## Task item
All of the entries should be restated word for word, but without their pictures.

## Saved entries
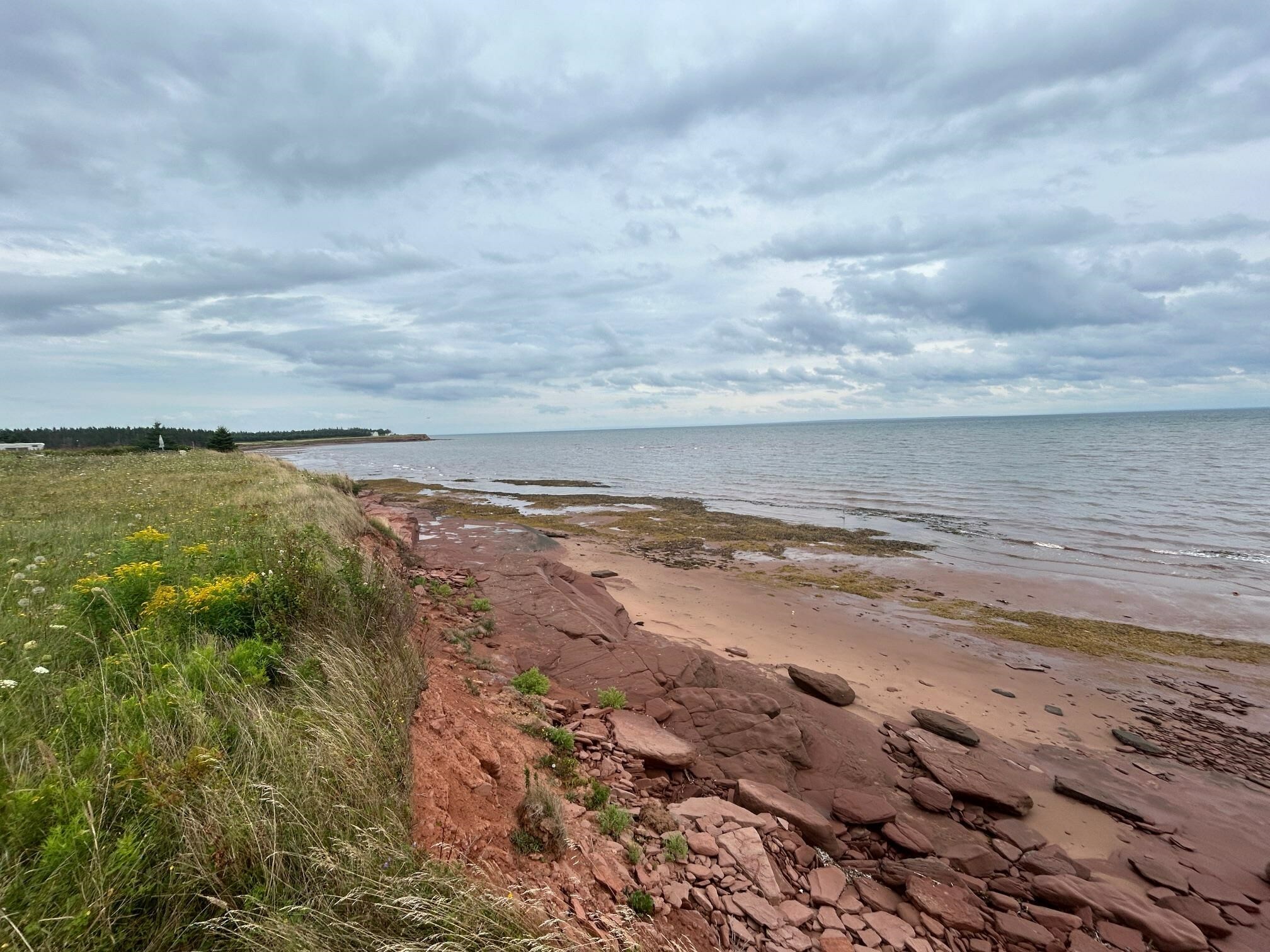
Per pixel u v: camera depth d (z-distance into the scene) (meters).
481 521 25.92
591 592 14.25
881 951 4.54
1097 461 47.62
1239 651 12.41
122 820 2.62
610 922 3.66
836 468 50.03
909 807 6.92
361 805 3.18
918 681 10.77
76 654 4.21
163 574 5.61
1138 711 9.94
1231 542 20.98
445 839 3.64
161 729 3.15
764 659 11.30
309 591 5.70
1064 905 5.51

## Result of this exercise
Per pixel u v: camera depth d (z-distance into the scene) (meters).
481 521 25.92
591 592 14.25
881 951 4.54
1097 461 47.62
1239 651 12.41
122 820 2.62
610 922 3.66
836 468 50.03
909 807 6.92
361 805 3.18
918 681 10.77
76 654 4.21
163 574 5.61
1138 711 9.94
1231 542 20.98
445 839 3.64
161 729 3.15
764 659 11.30
309 591 5.70
1064 905 5.51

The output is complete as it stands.